Gerçekleştirilen ölçümlerde ulusal mevzuattaki limit değerlerin ve Dünya Sağlık Örgütü kılavuz değerlerinin çok üstünde partikül madde kirliliği tespit edilmiştir. 19 günlük ölçüm sonuçlarına göre PM10 ortalaması 60,1 μg/m3, PM2,5 ortalaması 41,5 μg/m3’tür.
Kronik partikül madde kirliliği deprem bölgesinde önemli bir halk sağlığı sorunu olarak karşımıza çıkmaktadır. Partikül madde kirliliğine uzun süreli maruz kalma başta kanser türleri olmak üzere, kalp-damar hastalıkları, diyabet ve böbrek yetmezliği gibi erken ölümlere yol açan pek çok hastalığa neden olmaktadır. Partikül madde kirliliğinin, anne karnından itibaren bebeklerde erken doğum ve yenidoğan ölümlerine, düşük doğum ağırlığına ve sinir sisteminde gelişim bozukluklarına yol açtığı bilimsel olarak kanıtlanmıştır. Deprem bölgesinde kronikleşen hava kirliliği sorunu gelecek kuşakların da sağlık hakkını elinden alan uzun vadeli bir halk sağlığı sorunudur.
Depremin ikinci yılında, bölgede ikincil bir afet boyutuna ulaşmış, kronikleşmiş hava kirliliğinin ve bağlı sağlık sorunlarının ortadan kaldırılabilmesi için THHP olarak başta Çevre, Şehircilik ve İklim Değişikliği Bakanlığından taleplerimiz şunlardır:
-Beton santrallerinden kaynaklı kirletici emisyonları için hava kalitesi mevzuatında limit değerler tanımlanmalıdır.

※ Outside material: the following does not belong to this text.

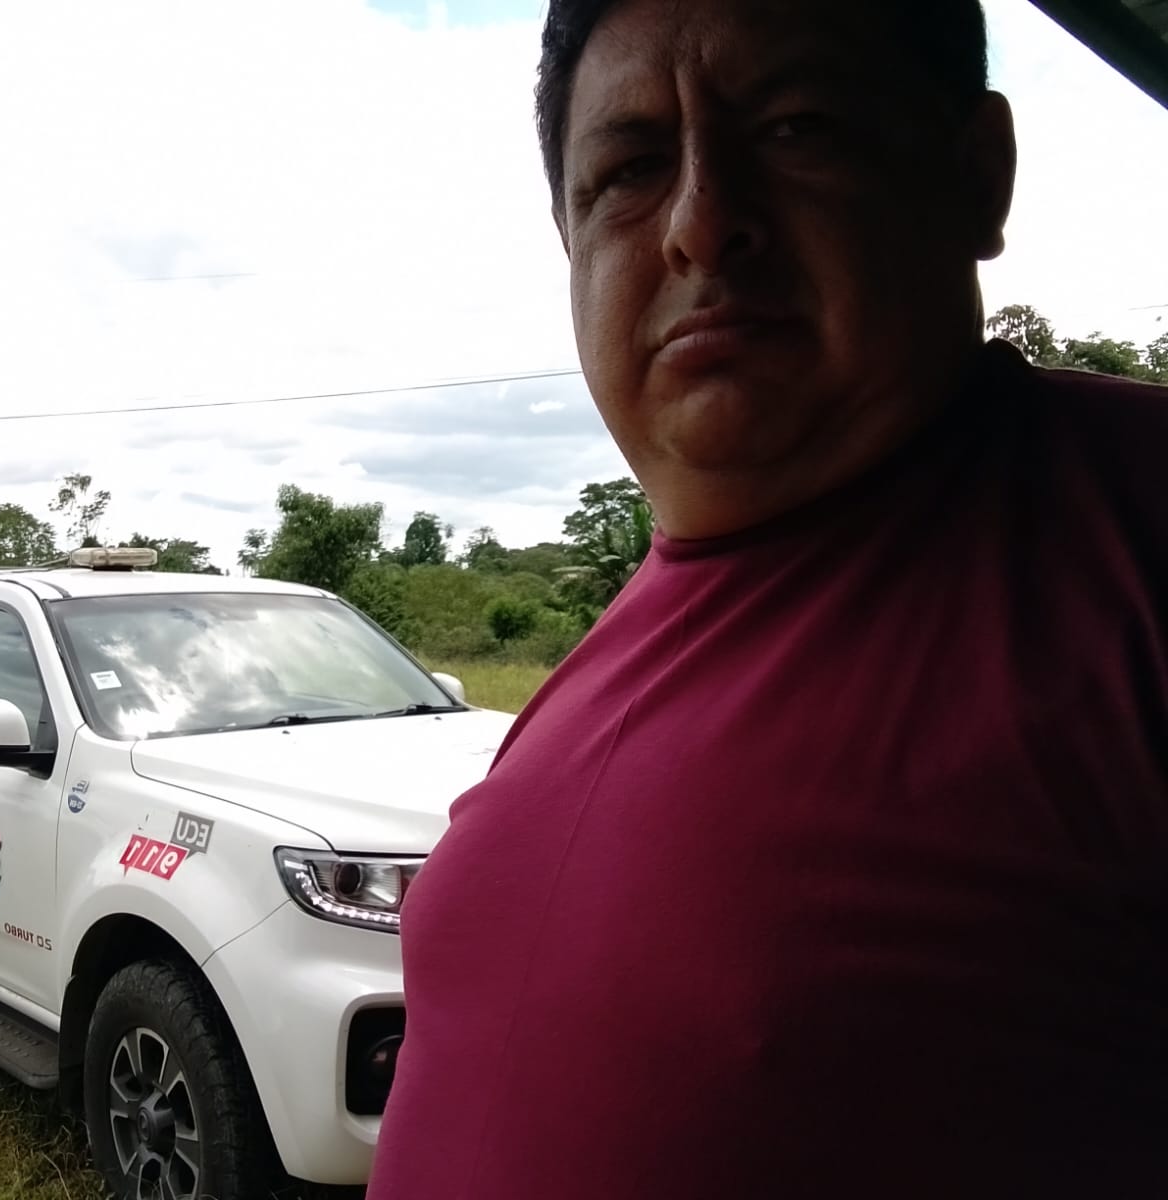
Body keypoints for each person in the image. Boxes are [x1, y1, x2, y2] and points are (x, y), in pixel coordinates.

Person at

-Beton santrallerinin çevresel etkilerini bütüncül şekilde ele alacak, hızla artan projelerin kümülatif etkilerini değerlendirecek bir çevresel etki değerlendirme ve sağlık etki değerlendirme yaklaşımı geliştirilmelidir.
-Beton santrallerinin çevre mevzuatına uyumu sıkı denetim altında tutulmalıdır.
-Beton santralleri yerleşim alanlarından uzak noktalarda kurulmalıdır.
-Deprem sonrası yeniden yapılaşma döneminde çalışan sağlığı ve güvenliği denetimleri sıkılaştırılmalıdır.
-Özellikle bu sektörde görev yapanlar için; işe giriş ve periyodik muayeneleri, sağlık güvenlik eğitimleri aksatılmamalı, güvenli çalışma ortamları yaratılmalı, kişisel koruyucu donanım temini ve kullanımı sağlanmalıdır. Ayrıca kişisel ve çevresel ölçümlerin takibi ve ölçümlerin sağlık etkileri bakımından derinlemesine incelemeler yapılmalı, veriler kamuoyu ile şeffaflıkla paylaşılmalıdır.
-Deprem bölgesindeki beton santrallerinin hava kalitesi, çalışan sağlığı ve güvenliği ve bölge halkı üzerindeki geniş etkilerinin değerlendirilmesi için akademi ile işbirliği içerisinde epidemiyolojik araştırmaların yapılması desteklenmelidir.
Depremlerin üzerinden geçen 2 yıllık süreçte olduğu gibi bundan sonra da bölge halkının temiz hava hakkını savunmaya devam edeceğiz.